Our main table would be able to scale and efficiently handle the writes. Since the original table uses userId as the partition key, it would distribute the data efficiently across different partitions.
But what about the GSI on the itemId? What would happen to the user writes?
Let’s understand in detail what happens to the GSI. Here’s what would happen:-
The GSI would receive several requests for the same item (eg: iPhone)
Since the itemId is the partition key, the partition handling the item would receive a spike in the count of requests.
If the request count crosses a threshold, it would throttle(reject) the requests.
As a result, the data wouldn’t get stored in the GSI.
This would lead to temporary inconsistency between the GSI and the original table.
The below diagram illustrates how a GSI partition becomes a hot partition. The original table uses userId as the partition key and uniformly distributes data. But, if many users purchase the same item, the partition storing that item becomes a hot partition.
It’s important to assess the impact of choosing an attribute as a GSI partition key. We need to take measures to ensure that we don’t run into hot partition issues in the future.
Eventual Consistency
As stated before, the data is propagated to the GSIs asynchronously. It may take few seconds to minutes for the data to appear in the GSI.
Since GSIs support eventual consistency, there would be brief periods where the data would be present in the original table but not in the GSI.
Now that you understand the downsides of having GSIs, let’s look at some best practices while designing GSIs.
GSI best practices
Schema design
Once GSIs are created, they can’t be modified. So, it’s essential to carefully design the GSI schema. Here are some tips to design the schema:-
Design the GSI keys based on your application’s most frequent query patterns.
Include multiple attributes in the sort key to enable filtering on several criteria.
Performance considerations
Based on your application’s performance requirements, following are some practices that you can follow:-
Avoid hot partitions for low cardinality GSI keys. For eg:- status can be ACTIVE, or FAILED. In such cases, add a suffix (0-100) to distribute the key uniformly.
GSIs are not the right fit in case you want strong consistency. So, choose GSIs if your application can tolerate eventual consistency.
Monitor throttling of base table and GSI to minimize consistency issues.
Consider using on-demand capacity for GSIs in case the load is unpredictable and spiky in nature. For predictable workloads, provisioned capacity would be appropriate.
Cost considerations
GSIs are costly since you get charged for the additional storage and writes to the original table. Here’s how you can optimize the costs:-
Avoid creating GSIs unless there’s a strong need.
In case the number of GSIs exceed 10 or 15 (maximum is 20), it maybe worth considering DynamoDB as the right choice of database.

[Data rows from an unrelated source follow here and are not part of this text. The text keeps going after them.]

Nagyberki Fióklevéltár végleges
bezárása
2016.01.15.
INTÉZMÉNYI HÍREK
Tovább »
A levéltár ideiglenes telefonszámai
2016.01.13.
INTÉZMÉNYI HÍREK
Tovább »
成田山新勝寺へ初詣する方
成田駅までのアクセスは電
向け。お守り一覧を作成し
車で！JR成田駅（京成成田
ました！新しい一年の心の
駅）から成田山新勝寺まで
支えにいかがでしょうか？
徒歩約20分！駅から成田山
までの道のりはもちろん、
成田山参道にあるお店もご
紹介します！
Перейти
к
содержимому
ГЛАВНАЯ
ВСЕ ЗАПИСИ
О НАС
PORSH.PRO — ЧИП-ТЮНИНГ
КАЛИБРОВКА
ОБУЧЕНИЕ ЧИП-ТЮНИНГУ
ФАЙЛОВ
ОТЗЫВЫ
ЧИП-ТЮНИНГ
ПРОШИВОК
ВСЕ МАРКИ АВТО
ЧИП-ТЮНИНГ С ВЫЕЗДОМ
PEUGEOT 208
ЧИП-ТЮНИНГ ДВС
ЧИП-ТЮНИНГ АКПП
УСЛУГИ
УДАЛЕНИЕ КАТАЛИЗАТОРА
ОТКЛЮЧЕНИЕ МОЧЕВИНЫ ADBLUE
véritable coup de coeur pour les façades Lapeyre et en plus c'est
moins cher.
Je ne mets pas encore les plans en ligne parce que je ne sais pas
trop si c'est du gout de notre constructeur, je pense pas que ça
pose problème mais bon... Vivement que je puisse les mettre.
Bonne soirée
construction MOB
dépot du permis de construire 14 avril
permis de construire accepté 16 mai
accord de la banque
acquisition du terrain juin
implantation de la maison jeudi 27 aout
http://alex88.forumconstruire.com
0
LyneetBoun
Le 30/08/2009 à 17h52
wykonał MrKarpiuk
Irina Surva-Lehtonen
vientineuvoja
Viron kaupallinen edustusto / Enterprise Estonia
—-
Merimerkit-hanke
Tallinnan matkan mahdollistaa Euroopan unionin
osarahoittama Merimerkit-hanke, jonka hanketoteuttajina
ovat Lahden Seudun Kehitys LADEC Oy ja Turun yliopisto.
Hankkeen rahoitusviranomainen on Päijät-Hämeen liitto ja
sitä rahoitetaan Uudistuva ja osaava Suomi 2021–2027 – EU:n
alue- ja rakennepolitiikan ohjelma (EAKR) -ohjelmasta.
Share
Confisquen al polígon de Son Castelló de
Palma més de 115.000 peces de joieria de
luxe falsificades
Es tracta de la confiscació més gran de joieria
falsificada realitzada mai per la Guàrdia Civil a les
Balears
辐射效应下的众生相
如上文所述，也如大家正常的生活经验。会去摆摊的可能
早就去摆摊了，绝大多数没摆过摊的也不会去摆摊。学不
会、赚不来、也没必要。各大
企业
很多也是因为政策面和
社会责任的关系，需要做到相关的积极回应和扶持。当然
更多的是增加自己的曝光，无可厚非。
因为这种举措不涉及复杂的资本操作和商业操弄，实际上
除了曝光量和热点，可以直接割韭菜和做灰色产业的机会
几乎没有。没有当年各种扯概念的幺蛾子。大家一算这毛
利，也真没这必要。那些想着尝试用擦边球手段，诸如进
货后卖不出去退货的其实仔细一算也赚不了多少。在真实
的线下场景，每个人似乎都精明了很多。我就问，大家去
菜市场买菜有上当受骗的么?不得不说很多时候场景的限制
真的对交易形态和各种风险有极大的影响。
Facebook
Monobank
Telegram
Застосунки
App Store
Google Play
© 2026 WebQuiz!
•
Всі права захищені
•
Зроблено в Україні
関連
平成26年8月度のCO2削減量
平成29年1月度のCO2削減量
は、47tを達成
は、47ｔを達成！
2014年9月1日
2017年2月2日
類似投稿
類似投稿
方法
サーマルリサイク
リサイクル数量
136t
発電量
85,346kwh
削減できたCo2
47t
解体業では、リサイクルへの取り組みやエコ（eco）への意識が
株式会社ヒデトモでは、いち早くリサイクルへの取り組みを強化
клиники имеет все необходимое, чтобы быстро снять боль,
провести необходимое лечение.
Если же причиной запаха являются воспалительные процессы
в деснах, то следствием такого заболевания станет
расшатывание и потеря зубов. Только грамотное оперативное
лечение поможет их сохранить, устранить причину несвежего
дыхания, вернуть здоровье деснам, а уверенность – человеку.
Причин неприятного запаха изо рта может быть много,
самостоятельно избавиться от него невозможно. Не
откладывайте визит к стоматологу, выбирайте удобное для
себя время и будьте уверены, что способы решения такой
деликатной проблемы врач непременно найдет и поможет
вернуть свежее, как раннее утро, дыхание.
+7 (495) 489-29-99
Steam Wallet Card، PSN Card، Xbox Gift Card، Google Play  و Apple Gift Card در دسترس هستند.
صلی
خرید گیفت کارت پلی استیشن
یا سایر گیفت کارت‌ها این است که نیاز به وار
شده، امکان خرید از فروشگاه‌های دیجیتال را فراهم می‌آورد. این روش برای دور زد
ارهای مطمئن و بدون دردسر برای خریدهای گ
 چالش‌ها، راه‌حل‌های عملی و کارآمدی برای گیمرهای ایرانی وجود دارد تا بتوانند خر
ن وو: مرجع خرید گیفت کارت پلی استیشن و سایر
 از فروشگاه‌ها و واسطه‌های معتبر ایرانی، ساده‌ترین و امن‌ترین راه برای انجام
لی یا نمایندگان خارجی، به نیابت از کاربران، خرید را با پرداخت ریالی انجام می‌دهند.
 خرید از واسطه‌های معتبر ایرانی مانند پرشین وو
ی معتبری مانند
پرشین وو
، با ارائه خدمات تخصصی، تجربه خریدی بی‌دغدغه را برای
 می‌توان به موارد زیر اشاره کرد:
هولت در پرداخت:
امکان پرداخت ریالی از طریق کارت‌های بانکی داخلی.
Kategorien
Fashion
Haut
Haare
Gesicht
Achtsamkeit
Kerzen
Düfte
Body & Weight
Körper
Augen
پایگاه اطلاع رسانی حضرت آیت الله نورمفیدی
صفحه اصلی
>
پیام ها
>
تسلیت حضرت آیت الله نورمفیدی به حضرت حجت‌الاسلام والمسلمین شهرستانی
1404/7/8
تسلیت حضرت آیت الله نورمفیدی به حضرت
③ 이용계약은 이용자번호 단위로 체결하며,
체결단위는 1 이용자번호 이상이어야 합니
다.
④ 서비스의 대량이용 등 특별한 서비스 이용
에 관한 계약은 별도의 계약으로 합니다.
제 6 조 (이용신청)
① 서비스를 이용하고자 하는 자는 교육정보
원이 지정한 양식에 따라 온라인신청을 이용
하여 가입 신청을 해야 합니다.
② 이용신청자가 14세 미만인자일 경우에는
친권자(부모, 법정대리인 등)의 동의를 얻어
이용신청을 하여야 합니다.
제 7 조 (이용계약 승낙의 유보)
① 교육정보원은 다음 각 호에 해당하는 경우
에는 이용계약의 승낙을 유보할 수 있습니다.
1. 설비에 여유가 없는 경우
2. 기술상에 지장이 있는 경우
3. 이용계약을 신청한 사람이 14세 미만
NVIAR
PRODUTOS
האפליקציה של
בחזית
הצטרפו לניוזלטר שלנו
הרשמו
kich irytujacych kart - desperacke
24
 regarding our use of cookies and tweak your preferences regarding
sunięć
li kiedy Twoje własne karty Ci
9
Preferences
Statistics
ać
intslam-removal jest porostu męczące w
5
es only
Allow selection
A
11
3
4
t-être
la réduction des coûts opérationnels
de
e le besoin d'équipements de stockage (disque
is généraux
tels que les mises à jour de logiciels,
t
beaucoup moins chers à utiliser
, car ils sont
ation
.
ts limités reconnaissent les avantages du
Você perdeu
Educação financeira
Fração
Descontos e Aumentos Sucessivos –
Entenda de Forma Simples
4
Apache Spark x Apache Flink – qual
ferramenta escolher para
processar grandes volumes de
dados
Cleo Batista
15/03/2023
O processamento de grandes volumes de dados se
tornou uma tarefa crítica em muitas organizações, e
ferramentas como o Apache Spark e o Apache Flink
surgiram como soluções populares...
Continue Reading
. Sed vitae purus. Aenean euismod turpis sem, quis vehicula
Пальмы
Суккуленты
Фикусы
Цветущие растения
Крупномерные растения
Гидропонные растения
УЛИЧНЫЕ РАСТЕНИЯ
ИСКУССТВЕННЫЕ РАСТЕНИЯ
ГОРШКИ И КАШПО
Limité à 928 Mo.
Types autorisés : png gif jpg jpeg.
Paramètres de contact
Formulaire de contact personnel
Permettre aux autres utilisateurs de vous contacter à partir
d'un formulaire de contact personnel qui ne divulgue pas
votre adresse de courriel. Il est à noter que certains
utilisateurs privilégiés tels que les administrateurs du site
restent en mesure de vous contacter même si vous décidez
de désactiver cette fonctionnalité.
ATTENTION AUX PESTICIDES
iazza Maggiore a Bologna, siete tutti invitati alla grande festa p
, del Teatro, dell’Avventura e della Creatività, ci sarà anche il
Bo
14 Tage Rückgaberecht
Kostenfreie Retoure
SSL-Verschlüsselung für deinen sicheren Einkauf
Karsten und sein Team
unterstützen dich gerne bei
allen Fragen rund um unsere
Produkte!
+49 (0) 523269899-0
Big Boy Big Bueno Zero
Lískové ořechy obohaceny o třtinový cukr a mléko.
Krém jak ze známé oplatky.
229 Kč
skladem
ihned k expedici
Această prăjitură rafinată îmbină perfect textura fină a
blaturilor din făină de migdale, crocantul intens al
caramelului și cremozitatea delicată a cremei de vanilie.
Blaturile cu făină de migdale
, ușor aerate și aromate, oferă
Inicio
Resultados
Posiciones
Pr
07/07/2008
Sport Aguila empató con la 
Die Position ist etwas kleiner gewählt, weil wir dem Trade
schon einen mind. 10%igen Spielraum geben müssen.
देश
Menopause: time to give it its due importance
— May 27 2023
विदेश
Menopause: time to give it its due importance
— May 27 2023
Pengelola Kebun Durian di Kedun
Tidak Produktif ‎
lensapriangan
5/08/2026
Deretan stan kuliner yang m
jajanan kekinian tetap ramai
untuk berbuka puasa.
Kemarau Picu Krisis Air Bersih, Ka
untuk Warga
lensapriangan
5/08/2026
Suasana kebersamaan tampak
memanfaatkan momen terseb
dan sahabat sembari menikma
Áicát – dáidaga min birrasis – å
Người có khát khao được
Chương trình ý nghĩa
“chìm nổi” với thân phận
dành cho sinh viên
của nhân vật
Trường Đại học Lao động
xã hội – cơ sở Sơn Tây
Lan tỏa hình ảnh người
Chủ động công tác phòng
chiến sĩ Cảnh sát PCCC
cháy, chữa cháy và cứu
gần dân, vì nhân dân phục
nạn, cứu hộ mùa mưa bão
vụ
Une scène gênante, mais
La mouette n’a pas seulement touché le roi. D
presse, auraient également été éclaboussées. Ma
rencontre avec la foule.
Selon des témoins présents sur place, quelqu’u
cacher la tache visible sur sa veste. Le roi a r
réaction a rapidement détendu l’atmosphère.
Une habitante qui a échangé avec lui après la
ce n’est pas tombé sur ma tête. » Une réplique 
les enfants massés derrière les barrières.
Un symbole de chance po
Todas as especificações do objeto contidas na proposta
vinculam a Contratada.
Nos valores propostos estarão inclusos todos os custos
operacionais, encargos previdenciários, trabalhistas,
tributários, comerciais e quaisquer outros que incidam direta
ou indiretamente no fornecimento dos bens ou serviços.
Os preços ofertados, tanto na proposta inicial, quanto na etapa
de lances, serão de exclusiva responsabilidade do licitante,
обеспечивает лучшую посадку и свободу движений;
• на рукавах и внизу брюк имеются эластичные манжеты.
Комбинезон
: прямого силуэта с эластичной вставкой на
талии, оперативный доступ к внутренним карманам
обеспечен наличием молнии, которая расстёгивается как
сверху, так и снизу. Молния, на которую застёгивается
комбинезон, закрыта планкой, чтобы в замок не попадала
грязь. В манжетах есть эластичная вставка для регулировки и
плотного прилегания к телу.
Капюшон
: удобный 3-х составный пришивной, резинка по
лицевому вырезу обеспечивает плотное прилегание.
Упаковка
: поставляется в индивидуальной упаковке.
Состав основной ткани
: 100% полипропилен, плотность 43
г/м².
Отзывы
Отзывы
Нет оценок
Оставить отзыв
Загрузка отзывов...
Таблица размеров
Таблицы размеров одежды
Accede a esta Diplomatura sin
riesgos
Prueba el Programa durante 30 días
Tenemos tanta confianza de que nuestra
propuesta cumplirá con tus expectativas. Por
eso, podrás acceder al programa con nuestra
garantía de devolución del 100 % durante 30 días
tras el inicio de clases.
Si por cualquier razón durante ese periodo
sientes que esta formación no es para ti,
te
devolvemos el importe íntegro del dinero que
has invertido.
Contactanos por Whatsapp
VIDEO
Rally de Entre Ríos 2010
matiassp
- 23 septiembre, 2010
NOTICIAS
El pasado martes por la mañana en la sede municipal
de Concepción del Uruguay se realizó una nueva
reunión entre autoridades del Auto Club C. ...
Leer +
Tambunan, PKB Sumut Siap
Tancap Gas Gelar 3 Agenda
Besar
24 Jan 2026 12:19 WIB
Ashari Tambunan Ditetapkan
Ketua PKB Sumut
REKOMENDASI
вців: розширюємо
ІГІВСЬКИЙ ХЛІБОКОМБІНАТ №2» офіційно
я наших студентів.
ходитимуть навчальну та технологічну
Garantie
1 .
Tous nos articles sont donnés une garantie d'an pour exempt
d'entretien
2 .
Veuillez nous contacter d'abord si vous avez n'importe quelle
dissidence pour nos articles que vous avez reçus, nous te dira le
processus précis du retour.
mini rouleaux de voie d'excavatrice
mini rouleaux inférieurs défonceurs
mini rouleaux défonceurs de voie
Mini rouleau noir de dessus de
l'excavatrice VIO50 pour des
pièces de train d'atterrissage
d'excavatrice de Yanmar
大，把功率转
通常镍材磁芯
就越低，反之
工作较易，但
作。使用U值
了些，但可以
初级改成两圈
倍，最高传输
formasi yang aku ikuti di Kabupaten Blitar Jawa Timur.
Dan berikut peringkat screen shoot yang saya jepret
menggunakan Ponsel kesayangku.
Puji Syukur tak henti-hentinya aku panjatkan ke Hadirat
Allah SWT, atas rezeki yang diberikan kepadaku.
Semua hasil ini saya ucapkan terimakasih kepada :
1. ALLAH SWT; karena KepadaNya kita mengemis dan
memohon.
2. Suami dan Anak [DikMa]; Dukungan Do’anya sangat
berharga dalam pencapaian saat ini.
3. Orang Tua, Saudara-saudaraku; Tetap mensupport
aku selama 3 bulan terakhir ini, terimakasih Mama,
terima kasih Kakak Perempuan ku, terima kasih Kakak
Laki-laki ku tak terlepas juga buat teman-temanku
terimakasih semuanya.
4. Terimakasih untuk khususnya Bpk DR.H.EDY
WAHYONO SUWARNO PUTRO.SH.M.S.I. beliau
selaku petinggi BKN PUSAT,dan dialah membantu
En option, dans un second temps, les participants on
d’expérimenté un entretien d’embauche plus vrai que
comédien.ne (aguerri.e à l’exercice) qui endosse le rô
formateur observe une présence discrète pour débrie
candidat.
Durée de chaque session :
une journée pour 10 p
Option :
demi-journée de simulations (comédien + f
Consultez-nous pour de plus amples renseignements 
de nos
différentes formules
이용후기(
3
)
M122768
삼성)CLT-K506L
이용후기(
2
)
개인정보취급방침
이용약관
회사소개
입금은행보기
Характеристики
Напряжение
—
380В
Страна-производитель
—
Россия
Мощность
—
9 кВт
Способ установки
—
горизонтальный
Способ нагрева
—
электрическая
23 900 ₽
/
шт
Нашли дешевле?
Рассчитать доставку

Keep sparse data in the GSI. For eg:- In case you only want active items in the cart, create a separate column (GSI_Status) and set its value only when the cart item is ACTIVE. For other states, set the value as null. GSI ignores null values and you can reduce the data size.
Conclusion
DynamoDB provides Global Secondary Index (GSI) feature to perform a look-up on non-partition key attribute. The feature is helpful for applications that need different data access patterns.
While GSIs extend the querying capabilities of application, it has the following downsides:-
Internally, a separate physical table is created with user specified partition and sort key.
It results in data duplication and higher storage costs.
GSIs consume separate capacity units than the original table.
Sound understanding of GSIs and their best practices help you avoid problems like hot partitions. Also, it helps prevent unexpected billing issues in the future.
It’s important to keep track of how many GSIs you use. If the count crosses into double digits, you should reflect whether key-value store is the right solution to the problem.